Page images and extracted text
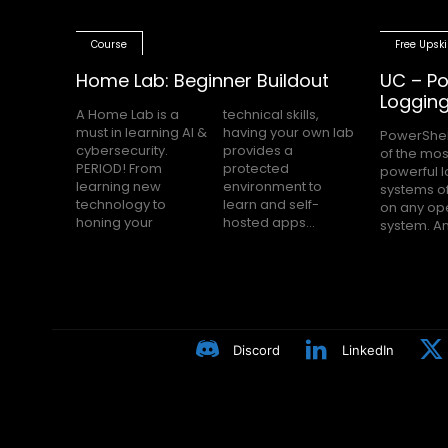
Course
Free Upski
Home Lab: Beginner Buildout
UC – Po
Loggin
A Home Lab is a
technical skills,
must in learning AI &
having your own lab
PowerShel
nobody h
cybersecurity.
provides a
of the mos
Block Loggin
PERIOD! From
protected
powerful 
turned on m
learning new
environment to
systems of
even knows
technology to
learn and self-
on any op
Many peop
honing your
hosted apps...
system. A
Discord
LinkedIn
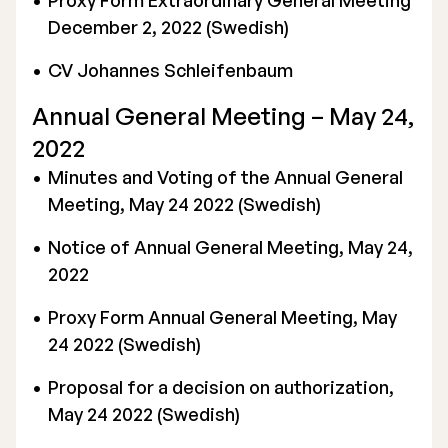
Proxy Form Extraordinary General Meeting
December 2, 2022 (Swedish)
CV Johannes Schleifenbaum
Annual General Meeting – May 24,
2022
Minutes and Voting of the Annual General
Meeting, May 24 2022 (Swedish)
Notice of Annual General Meeting, May 24,
2022
Proxy Form Annual General Meeting, May
24 2022 (Swedish)
Proposal for a decision on authorization,
May 24 2022 (Swedish)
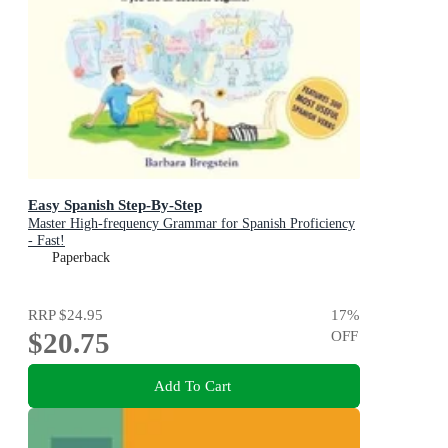
Easy Spanish Step-By-Step
Master High-frequency Grammar for Spanish Proficiency
- Fast!
Paperback
RRP
$24.95
17
%
$20.75
OFF
Add To Cart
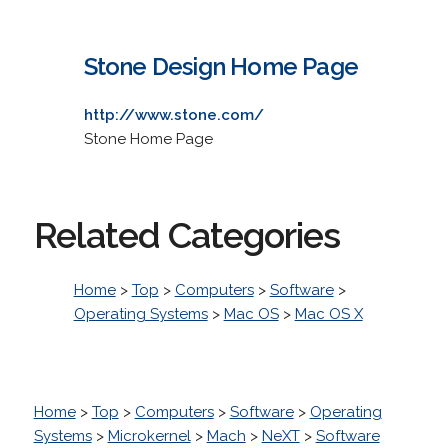
Stone Design Home Page
http://www.stone.com/
Stone Home Page
Related Categories
Home
>
Top
>
Computers
>
Software
>
Operating Systems
>
Mac OS
>
Mac OS X
Home
>
Top
>
Computers
>
Software
>
Operating
Systems
>
Microkernel
>
Mach
>
NeXT
>
Software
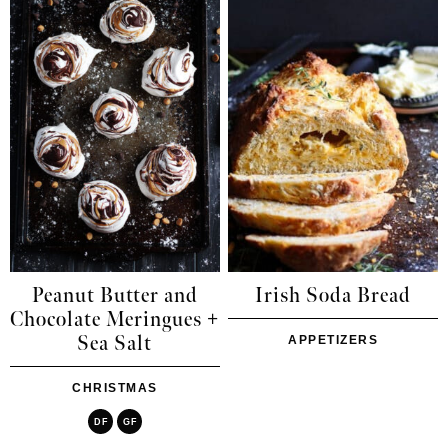
Peanut Butter and
Irish Soda Bread
Chocolate Meringues +
Sea Salt
APPETIZERS
CHRISTMAS
DF
GF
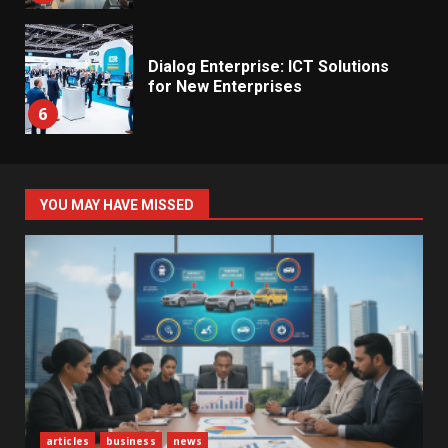
Dialog Enterprise: ICT Solutions
for New Enterprises
6
Electricity Tariff Revision
YOU MAY HAVE MISSED
Sparks Public Debate in 2026
7
Vehicle Importers Warn of Price
Impact From 2026 Tax Changes
1
New Vehicle Import Rules
articles
business
news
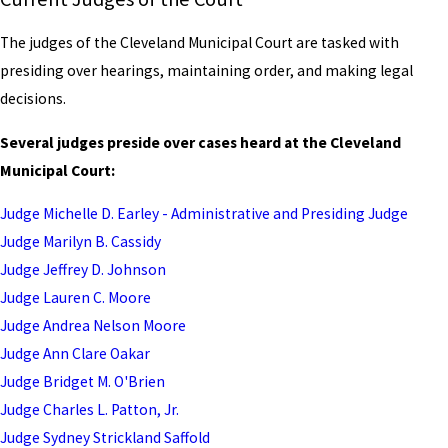
The judges of the Cleveland Municipal Court are tasked with
presiding over hearings, maintaining order, and making legal
decisions.
Several judges preside over cases heard at the Cleveland
Municipal Court:
Judge Michelle D. Earley - Administrative and Presiding Judge
Judge Marilyn B. Cassidy
Judge Jeffrey D. Johnson
Judge Lauren C. Moore
Judge Andrea Nelson Moore
Judge Ann Clare Oakar
Judge Bridget M. O'Brien
Judge Charles L. Patton, Jr.
Judge Sydney Strickland Saffold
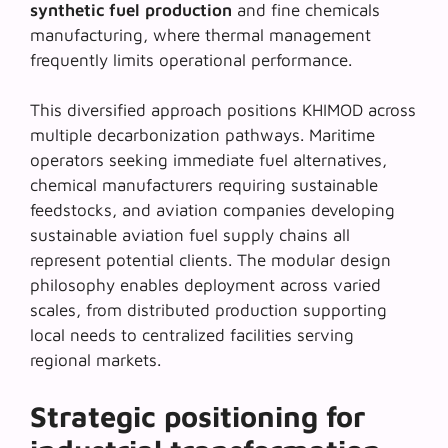
synthetic fuel production
and fine chemicals
manufacturing, where thermal management
frequently limits operational performance.
This diversified approach positions KHIMOD across
multiple decarbonization pathways. Maritime
operators seeking immediate fuel alternatives,
chemical manufacturers requiring sustainable
feedstocks, and aviation companies developing
sustainable aviation fuel
supply chains all
represent potential clients. The modular design
philosophy enables deployment across varied
scales, from distributed production supporting
local needs to centralized facilities serving
regional markets.
Strategic positioning for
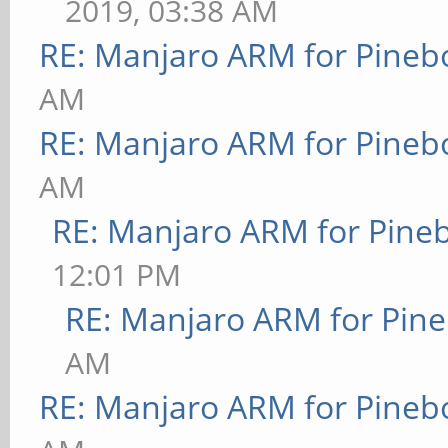
2019, 03:38 AM
RE: Manjaro ARM for Pineb
AM
RE: Manjaro ARM for Pineb
AM
RE: Manjaro ARM for Pine
12:01 PM
RE: Manjaro ARM for Pin
AM
RE: Manjaro ARM for Pineb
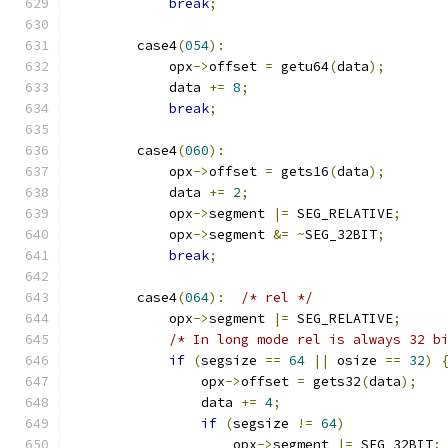
break
;
        case4
(
054
):
            opx
->
offset 
=
 getu64
(
data
);
            data 
+=
8
;
break
;
        case4
(
060
):
            opx
->
offset 
=
 gets16
(
data
);
            data 
+=
2
;
            opx
->
segment 
|=
 SEG_RELATIVE
;
            opx
->
segment 
&=
~
SEG_32BIT
;
break
;
        case4
(
064
):
/* rel */
            opx
->
segment 
|=
 SEG_RELATIVE
;
/* In long mode rel is always 32 b
if
(
segsize 
==
64
||
 osize 
==
32
)
                opx
->
offset 
=
 gets32
(
data
);
                data 
+=
4
;
if
(
segsize 
!=
64
)
                    opx
->
segment 
|=
 SEG_32BIT
;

• _JOB ITEM_:
The response should consist of the lines above from the first through the one containing "turned on m", transcribed exactly, with every picture left out.

• _ANSWER SECTION_:
Course
Free Upski
Home Lab: Beginner Buildout
UC – Po
Loggin
A Home Lab is a
technical skills,
must in learning AI &
having your own lab
PowerShel
nobody h
cybersecurity.
provides a
of the mos
Block Loggin
PERIOD! From
protected
powerful 
turned on m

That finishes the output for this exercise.